There’s a debate around this of course. Anonymous artist (@esau_teric) a guide for London Street Walks, says: “Some underground art is utterly pointless, and some amazing. But it’s not like the good old days. Now you can buy spray paint made especially for illegal art. “
So how did we get from regarding street paintings as vandalism/graffiti to seeing it as art? @esau_teric says that the digital world has intensified the “regime of signs.” We are increasingly controlled by symbols, he says. Another reason is the soaring price of street art, the target of dealers and collectors for 50 years. As far back as the 1970s, in the wake of Pop Art, New York gallerists were collecting graffiti art – and specifically Wild Style – but prices in recent times have skyrocketed. A work by Jean-Michel Basquiat (dead at the age of 27) sold for $110million in 2017 making him the most expensive American artist of all time.
Today top notch art fairs like Frieze and galleries such as Pure Evil and Stolen Space exhibit works by all the ‘masters’, among the most famous of which is arguably the ‘mysterious’ Banksy.
Move over Constable Banksy’s Girl With a Balloon was lately voted Britain’s nation’s best-loved work of art. Christie’s has just published a new Collecting Guide to Street Art. “As the personification of movement, freedom and spontaneity, Street Art has taken centre stage,” says Christie’s expert Charles Scott.

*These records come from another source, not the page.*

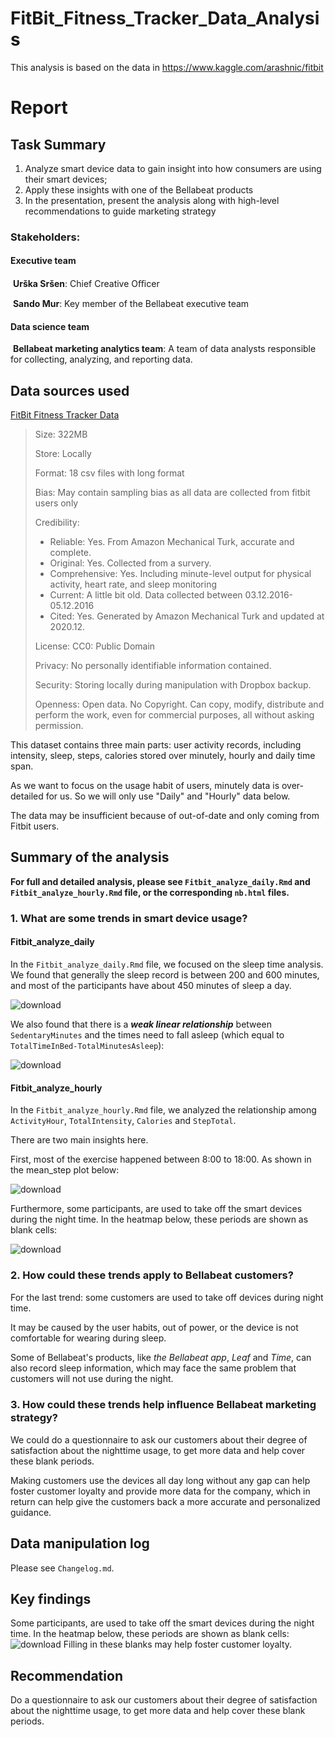 # FitBit_Fitness_Tracker_Data_Analysis

This analysis is based on the data in https://www.kaggle.com/arashnic/fitbit



# Report

## Task Summary

1. Analyze smart device data to gain insight into how consumers are using their smart devices;
2. Apply these insights with one of the Bellabeat products
3. In the presentation, present the analysis along with high-level recommendations to guide marketing strategy



### Stakeholders:

#### Executive team

​	**Urška Sršen**: Chief Creative Oﬃcer

​	**Sando Mur**: Key member of the Bellabeat executive team



#### Data science team

​	**Bellabeat marketing analytics team**: A team of data analysts responsible for collecting, analyzing, and reporting data.



## Data sources used

[FitBit Fitness Tracker Data](https://www.kaggle.com/arashnic/fitbit)

> Size: 322MB
>
> Store: Locally
>
> Format: 18 csv files with long format
>
> Bias: May contain sampling bias as all data are collected from fitbit users only
>
> 
>
> Credibility:
>
> 	- Reliable: Yes. From Amazon Mechanical Turk, accurate and complete.
> 	- Original: Yes. Collected from a survery.
> 	- Comprehensive: Yes. Including minute-level output for physical activity, heart rate, and sleep monitoring
> 	- Current: A little bit old. Data collected between 03.12.2016-05.12.2016
> 	- Cited: Yes. Generated by Amazon Mechanical Turk and updated at 2020.12.
>
> 
>
> License: CC0: Public Domain
>
> Privacy: No personally identifiable information contained.
>
> Security: Storing locally during manipulation with Dropbox backup.
>
> Openness: Open data. No Copyright. Can copy, modify, distribute and perform the work, even for commercial purposes, all without asking permission.

This dataset contains three main parts: user activity records, including intensity, sleep, steps, calories stored over minutely, hourly and daily time span.

As we want to focus on the usage habit of users, minutely data is over-detailed for us. So we will only use "Daily" and "Hourly" data below.

The data may be insufficient because of out-of-date and only coming from Fitbit users.



## Summary of the analysis

**For full and detailed analysis, please see `Fitbit_analyze_daily.Rmd` and `Fitbit_analyze_hourly.Rmd` file, or the corresponding `nb.html` files.**


### 1. What are some trends in smart device usage?
#### Fitbit_analyze_daily

In the `Fitbit_analyze_daily.Rmd` file, we focused on the sleep time analysis. We found that generally the sleep record is between 200 and 600 minutes, and most of the participants have about 450 minutes of sleep a day.

![download](report.assets/download-7549513.png)

We also found that there is a ***weak linear relationship*** between `SedentaryMinutes` and the times need to fall asleep (which equal to `TotalTimeInBed-TotalMinutesAsleep`):

![download](report.assets/download-7549596.png)

#### Fitbit_analyze_hourly

In the `Fitbit_analyze_hourly.Rmd` file, we analyzed the relationship among `ActivityHour`, `TotalIntensity`, `Calories` and `StepTotal`.

There are two main insights here.

First, most of the exercise happened between 8:00 to 18:00. As shown in the mean_step plot below:

![download](report.assets/download-7549820.png)

Furthermore, some participants, are used to take off the smart devices during the night time. In the heatmap below, these periods are shown as blank cells:

![download](report.assets/download-7549893.png)



### 2. How could these trends apply to Bellabeat customers?

For the last trend: some customers are used to take off devices during night time.

It may be caused by the user habits, out of power, or the device is not comfortable for wearing during sleep. 

Some of Bellabeat's products, like *the Bellabeat app*, *Leaf* and *Time*, can also record sleep information, which may face the same problem that customers will not use during the night.






### 3. How could these trends help inﬂuence Bellabeat marketing strategy?

We could do a questionnaire to ask our customers about their degree of satisfaction about the nighttime usage, to get more data and help cover these blank periods.

Making customers use the devices all day long without any gap can help foster customer loyalty and provide more data for the company, which in return can help give the customers back a more accurate and personalized guidance.



## Data manipulation log

Please see `Changelog.md`.



## Key findings
Some participants, are used to take off the smart devices during the night time. In the heatmap below, these periods are shown as blank cells:
![download](report.assets/download.png)
Filling in these blanks may help foster customer loyalty.


## Recommendation

Do a questionnaire to ask our customers about their degree of satisfaction about the nighttime usage, to get more data and help cover these blank periods.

“Art is in the eye of the beholder,” says Marlon Lloyd Malcolm of mews specialist agency, Lurot Brand. “Street art can improve a neighbourhood. The black and white mural at the entrance to Codrington Mews in Notting Hill is incredibly cool. It sets the scene. Our new office in Hampstead is near a mural by the political artist Bambi which is not to everyone’s taste but people probably wouldn’t run away unless it is on the house they are actually buying.”
“It all depends on what you paint and where you paint it,” says @esau_teric. “You could end up in jail or in a gallery.”